Exercise requirements:
1. Answer these about the oplog progress file text, one per line:
(a) Between which two versions did the progress file format change for connections to sharded clusters?
(b) How often does the connector's main thread update the progress file?
(c) What format does the file take for a single replica set?
2. Carry on the oplog progress file text from its last sentence.

Page excerpt:
• • • • •
The format for oplog progress files was changed between versions 1.3 and 1.3.1 for connections to sharded clusters. This was to fix a bug where Mongo Connector was unable to parse the progress file, and thus would raise an Exception instead of beginning to tail the oplog at the proper place. This change does not affect users who have only run the connector against replica sets. This change does not impact any replicated data. Users who run against sharded clusters will need to allow Mongo Connector to create a new oplog progress file by following the steps in the Creating an Oplog Progress File section.
When the oplog progress file cannot be found, or if it is empty, Mongo Connector will begin pulling data from all MongoDB collections (or the ones given in --namespace-set
) in the "collection dump" phase. The oplog progress file is then updated with the most recent timestamp from before the dump happened. Mongo Connector then applies all oplog operations from before the dump, so that the copied documents will be up-to-date with what's on MongoDB.
We can force a collection dump to happen, therefore, by specifying an empty or non-existent file with the --oplog-ts
option. You may want to re-sync if Mongo Connector falls behind the last record in the oplog. This may happen during a very high write-load or after having stopped Mongo Connector for a long time.
The exact format of this file depends on MongoDB's toplogy. For a single replica set, the format is:
["oplog name", timestamp]
For a sharded cluster, there is one such entry for each replica set shard:
[["oplog 1 name", timestamp 1], ["oplog 2 name", timestamp 2], ...]
The oplog progress file is created as the final step of Mongo Connector's initialization and happens with or without a collection dump. The main thread of the connector monitors the progress of each oplog-tailing thread, updating the progress file once per second. Oplog-tailing threads publish their progress at the following times:
- After every
--batch-size
oplog records processed - After processing all available oplog records
- When an oplog-tailing thread's connection to MongoDB is interrupted
- Immediately upon startup (progress is reported as most recent oplog record)
• • • • •
Dataset rows:
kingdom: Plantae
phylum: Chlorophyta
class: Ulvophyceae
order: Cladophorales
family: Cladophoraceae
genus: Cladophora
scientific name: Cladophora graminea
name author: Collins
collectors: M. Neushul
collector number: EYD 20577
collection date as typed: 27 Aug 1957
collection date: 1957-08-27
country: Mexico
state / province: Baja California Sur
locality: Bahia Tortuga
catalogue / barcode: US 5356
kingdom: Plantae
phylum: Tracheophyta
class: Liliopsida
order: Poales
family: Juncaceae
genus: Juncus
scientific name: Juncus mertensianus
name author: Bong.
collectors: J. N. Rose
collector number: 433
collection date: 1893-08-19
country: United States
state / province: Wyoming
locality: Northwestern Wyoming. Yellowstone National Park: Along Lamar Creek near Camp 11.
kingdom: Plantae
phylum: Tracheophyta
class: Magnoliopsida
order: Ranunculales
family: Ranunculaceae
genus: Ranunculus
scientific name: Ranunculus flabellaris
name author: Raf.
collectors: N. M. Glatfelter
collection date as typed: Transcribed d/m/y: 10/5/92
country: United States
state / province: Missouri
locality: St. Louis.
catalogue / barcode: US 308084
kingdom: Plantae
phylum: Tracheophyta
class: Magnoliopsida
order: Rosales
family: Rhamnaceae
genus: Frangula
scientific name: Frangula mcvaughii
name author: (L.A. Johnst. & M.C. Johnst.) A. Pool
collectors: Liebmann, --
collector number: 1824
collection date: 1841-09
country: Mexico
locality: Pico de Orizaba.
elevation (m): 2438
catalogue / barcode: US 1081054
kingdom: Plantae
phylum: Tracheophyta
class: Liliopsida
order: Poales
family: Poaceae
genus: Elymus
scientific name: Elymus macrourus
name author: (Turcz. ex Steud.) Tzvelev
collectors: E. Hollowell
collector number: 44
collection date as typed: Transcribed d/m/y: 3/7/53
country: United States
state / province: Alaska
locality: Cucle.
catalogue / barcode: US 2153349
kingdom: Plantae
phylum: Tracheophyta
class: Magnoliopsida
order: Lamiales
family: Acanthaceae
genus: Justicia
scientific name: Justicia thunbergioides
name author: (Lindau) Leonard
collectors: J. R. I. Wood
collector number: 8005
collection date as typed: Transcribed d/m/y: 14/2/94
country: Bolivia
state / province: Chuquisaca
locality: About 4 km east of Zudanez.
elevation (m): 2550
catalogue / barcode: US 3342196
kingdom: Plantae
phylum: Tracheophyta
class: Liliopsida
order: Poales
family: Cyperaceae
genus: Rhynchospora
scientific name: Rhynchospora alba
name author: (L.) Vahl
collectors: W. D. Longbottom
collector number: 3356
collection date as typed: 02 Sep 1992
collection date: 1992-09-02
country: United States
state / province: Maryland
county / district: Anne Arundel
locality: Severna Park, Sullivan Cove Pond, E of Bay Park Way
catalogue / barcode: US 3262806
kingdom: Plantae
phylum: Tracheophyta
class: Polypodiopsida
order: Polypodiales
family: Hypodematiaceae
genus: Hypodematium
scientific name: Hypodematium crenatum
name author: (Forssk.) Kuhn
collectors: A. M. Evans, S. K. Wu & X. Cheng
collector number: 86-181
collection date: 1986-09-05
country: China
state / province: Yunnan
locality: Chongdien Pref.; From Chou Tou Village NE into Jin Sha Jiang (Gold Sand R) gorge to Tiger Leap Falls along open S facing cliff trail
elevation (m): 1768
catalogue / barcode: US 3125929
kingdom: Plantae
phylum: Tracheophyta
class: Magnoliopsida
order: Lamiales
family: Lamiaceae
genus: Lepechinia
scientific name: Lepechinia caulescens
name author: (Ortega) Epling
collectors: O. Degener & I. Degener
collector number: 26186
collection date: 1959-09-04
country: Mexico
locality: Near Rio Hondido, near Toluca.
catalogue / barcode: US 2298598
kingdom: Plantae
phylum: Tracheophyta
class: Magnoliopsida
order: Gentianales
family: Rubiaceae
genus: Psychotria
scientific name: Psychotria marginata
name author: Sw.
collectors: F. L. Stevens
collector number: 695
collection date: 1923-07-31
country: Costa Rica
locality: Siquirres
• • • • •
Task responses:
1.
(a) Between versions 1.3 and 1.3.1.
(b) Once per second.
(c) ["oplog name", timestamp]

2.
- Immediately after a rollback
Note: Each time before the main thread writes to the progress file, it creates a backup copy of the progress file with the same name with ".backup" appended to it.
Creating an oplog progress file starting at the most recent oplog record is can be useful if your previous progress file is accidentally deleted or somehow becomes corrupted, or if you are affected by the change in oplog progress file format when connected to a sharded cluster. You should only do this if you're confident that Mongo Connector has successfully replicated all operations up to that point, otherwise you should re-sync the connector by deleting the file and restarting mongo-connector
. You can force Mongo Connector to create an oplog progress file containing the most recent oplog record using the following method:
- Stop Mongo Connector, if it is running.
- Start Mongo Connector again with:
-
--oplog-ts
pointing to an empty or non-existent file -
--no-dump
so that Mongo Connector will not attempt to copy data.
-
- Stop Mongo Connector.
- Restart Mongo Connector with your usual options, and make sure to point
--oplog-ts
at the new progress file.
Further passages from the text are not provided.